(Collected data)
◇ ◇ ◇ ◇ ◇

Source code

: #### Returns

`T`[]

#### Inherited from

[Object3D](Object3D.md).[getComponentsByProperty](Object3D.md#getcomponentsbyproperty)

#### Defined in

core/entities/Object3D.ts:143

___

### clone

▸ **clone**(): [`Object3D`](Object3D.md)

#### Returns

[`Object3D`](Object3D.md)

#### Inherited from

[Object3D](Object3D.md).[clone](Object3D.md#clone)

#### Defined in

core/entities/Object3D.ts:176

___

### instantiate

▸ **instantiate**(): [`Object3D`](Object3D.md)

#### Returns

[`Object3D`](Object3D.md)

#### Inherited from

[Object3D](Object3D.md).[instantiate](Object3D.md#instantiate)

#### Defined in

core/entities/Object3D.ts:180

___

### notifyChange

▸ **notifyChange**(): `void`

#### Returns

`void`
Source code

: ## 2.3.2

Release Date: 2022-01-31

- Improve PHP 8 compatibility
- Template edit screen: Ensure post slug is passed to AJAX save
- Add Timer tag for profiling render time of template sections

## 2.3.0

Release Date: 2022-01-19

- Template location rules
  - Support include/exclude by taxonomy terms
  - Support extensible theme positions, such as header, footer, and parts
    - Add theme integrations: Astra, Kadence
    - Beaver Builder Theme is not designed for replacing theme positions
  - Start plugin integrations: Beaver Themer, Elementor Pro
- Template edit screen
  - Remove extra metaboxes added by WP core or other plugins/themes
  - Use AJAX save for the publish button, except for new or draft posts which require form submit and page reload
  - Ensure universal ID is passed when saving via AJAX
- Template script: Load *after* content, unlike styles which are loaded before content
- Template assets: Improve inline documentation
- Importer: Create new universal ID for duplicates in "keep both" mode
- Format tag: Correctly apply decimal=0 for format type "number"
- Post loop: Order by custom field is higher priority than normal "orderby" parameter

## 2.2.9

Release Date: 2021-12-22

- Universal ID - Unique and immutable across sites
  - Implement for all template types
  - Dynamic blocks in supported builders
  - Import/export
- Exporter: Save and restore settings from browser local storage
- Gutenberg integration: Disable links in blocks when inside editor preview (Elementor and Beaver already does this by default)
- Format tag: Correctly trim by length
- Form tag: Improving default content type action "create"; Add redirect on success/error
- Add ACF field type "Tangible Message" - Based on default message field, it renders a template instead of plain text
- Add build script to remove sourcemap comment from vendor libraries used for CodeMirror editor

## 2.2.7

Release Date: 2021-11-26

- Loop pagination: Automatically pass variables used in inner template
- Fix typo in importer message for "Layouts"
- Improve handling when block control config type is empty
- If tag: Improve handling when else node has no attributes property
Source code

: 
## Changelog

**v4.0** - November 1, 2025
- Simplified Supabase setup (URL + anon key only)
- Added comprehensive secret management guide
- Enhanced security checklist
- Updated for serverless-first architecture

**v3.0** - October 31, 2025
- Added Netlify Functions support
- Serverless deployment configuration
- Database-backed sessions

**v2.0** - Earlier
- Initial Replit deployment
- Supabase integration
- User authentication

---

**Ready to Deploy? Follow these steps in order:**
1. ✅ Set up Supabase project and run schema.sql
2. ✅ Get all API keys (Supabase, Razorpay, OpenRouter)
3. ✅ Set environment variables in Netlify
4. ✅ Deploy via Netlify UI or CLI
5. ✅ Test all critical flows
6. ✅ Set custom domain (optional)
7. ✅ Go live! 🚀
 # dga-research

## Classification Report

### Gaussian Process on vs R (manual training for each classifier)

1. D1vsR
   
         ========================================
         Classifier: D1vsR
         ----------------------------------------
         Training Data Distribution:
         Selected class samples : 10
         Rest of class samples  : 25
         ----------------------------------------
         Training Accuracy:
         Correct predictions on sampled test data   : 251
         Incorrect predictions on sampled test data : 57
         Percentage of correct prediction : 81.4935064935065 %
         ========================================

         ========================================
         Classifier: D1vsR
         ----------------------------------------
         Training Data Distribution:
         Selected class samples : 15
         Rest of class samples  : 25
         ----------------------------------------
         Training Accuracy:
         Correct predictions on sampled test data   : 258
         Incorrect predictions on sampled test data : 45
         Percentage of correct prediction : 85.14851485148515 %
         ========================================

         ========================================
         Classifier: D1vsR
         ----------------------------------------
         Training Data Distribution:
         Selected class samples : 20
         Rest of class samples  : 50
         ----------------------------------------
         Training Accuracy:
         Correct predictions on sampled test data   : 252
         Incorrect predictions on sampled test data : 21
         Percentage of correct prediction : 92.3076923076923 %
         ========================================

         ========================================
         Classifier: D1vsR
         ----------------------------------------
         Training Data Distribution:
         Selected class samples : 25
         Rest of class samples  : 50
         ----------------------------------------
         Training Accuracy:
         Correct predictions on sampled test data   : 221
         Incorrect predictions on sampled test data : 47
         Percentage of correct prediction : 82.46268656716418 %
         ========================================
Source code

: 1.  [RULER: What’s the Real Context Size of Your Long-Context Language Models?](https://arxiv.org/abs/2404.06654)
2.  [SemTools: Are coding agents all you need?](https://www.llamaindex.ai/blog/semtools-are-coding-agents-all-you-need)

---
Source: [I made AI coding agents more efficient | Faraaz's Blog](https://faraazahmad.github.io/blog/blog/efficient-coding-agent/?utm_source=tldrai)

◇ ◇ ◇ ◇ ◇

_Task brief_
Using the exact wording, repeat all the entries.

_Problem solution_
Source code

: #### Returns

`T`[]

#### Inherited from

[Object3D](Object3D.md).[getComponentsByProperty](Object3D.md#getcomponentsbyproperty)

#### Defined in

core/entities/Object3D.ts:143

___

### clone

▸ **clone**(): [`Object3D`](Object3D.md)

#### Returns

[`Object3D`](Object3D.md)

#### Inherited from

[Object3D](Object3D.md).[clone](Object3D.md#clone)

#### Defined in

core/entities/Object3D.ts:176

___

### instantiate

▸ **instantiate**(): [`Object3D`](Object3D.md)

#### Returns

[`Object3D`](Object3D.md)

#### Inherited from

[Object3D](Object3D.md).[instantiate](Object3D.md#instantiate)

#### Defined in

core/entities/Object3D.ts:180

___

### notifyChange

▸ **notifyChange**(): `void`

#### Returns

`void`
Source code

: ## 2.3.2

Release Date: 2022-01-31

- Improve PHP 8 compatibility
- Template edit screen: Ensure post slug is passed to AJAX save
- Add Timer tag for profiling render time of template sections

## 2.3.0

Release Date: 2022-01-19

- Template location rules
  - Support include/exclude by taxonomy terms
  - Support extensible theme positions, such as header, footer, and parts
    - Add theme integrations: Astra, Kadence
    - Beaver Builder Theme is not designed for replacing theme positions
  - Start plugin integrations: Beaver Themer, Elementor Pro
- Template edit screen
  - Remove extra metaboxes added by WP core or other plugins/themes
  - Use AJAX save for the publish button, except for new or draft posts which require form submit and page reload
  - Ensure universal ID is passed when saving via AJAX
- Template script: Load *after* content, unlike styles which are loaded before content
- Template assets: Improve inline documentation
- Importer: Create new universal ID for duplicates in "keep both" mode
- Format tag: Correctly apply decimal=0 for format type "number"
- Post loop: Order by custom field is higher priority than normal "orderby" parameter

## 2.2.9

Release Date: 2021-12-22

- Universal ID - Unique and immutable across sites
  - Implement for all template types
  - Dynamic blocks in supported builders
  - Import/export
- Exporter: Save and restore settings from browser local storage
- Gutenberg integration: Disable links in blocks when inside editor preview (Elementor and Beaver already does this by default)
- Format tag: Correctly trim by length
- Form tag: Improving default content type action "create"; Add redirect on success/error
- Add ACF field type "Tangible Message" - Based on default message field, it renders a template instead of plain text
- Add build script to remove sourcemap comment from vendor libraries used for CodeMirror editor

## 2.2.7

Release Date: 2021-11-26

- Loop pagination: Automatically pass variables used in inner template
- Fix typo in importer message for "Layouts"
- Improve handling when block control config type is empty
- If tag: Improve handling when else node has no attributes property
Source code

: 
## Changelog

**v4.0** - November 1, 2025
- Simplified Supabase setup (URL + anon key only)
- Added comprehensive secret management guide
- Enhanced security checklist
- Updated for serverless-first architecture

**v3.0** - October 31, 2025
- Added Netlify Functions support
- Serverless deployment configuration
- Database-backed sessions

**v2.0** - Earlier
- Initial Replit deployment
- Supabase integration
- User authentication

---

**Ready to Deploy? Follow these steps in order:**
1. ✅ Set up Supabase project and run schema.sql
2. ✅ Get all API keys (Supabase, Razorpay, OpenRouter)
3. ✅ Set environment variables in Netlify
4. ✅ Deploy via Netlify UI or CLI
5. ✅ Test all critical flows
6. ✅ Set custom domain (optional)
7. ✅ Go live! 🚀
 # dga-research

## Classification Report

### Gaussian Process on vs R (manual training for each classifier)

1. D1vsR
   
         ========================================
         Classifier: D1vsR
         ----------------------------------------
         Training Data Distribution:
         Selected class samples : 10
         Rest of class samples  : 25
         ----------------------------------------
         Training Accuracy:
         Correct predictions on sampled test data   : 251
         Incorrect predictions on sampled test data : 57
         Percentage of correct prediction : 81.4935064935065 %
         ========================================

         ========================================
         Classifier: D1vsR
         ----------------------------------------
         Training Data Distribution:
         Selected class samples : 15
         Rest of class samples  : 25
         ----------------------------------------
         Training Accuracy:
         Correct predictions on sampled test data   : 258
         Incorrect predictions on sampled test data : 45
         Percentage of correct prediction : 85.14851485148515 %
         ========================================

         ========================================
         Classifier: D1vsR
         ----------------------------------------
         Training Data Distribution:
         Selected class samples : 20
         Rest of class samples  : 50
         ----------------------------------------
         Training Accuracy:
         Correct predictions on sampled test data   : 252
         Incorrect predictions on sampled test data : 21
         Percentage of correct prediction : 92.3076923076923 %
         ========================================

         ========================================
         Classifier: D1vsR
         ----------------------------------------
         Training Data Distribution:
         Selected class samples : 25
         Rest of class samples  : 50
         ----------------------------------------
         Training Accuracy:
         Correct predictions on sampled test data   : 221
         Incorrect predictions on sampled test data : 47
         Percentage of correct prediction : 82.46268656716418 %
         ========================================
Source code

: 1.  [RULER: What’s the Real Context Size of Your Long-Context Language Models?](https://arxiv.org/abs/2404.06654)
2.  [SemTools: Are coding agents all you need?](https://www.llamaindex.ai/blog/semtools-are-coding-agents-all-you-need)

---
Source: [I made AI coding agents more efficient | Faraaz's Blog](https://faraazahmad.github.io/blog/blog/efficient-coding-agent/?utm_source=tldrai)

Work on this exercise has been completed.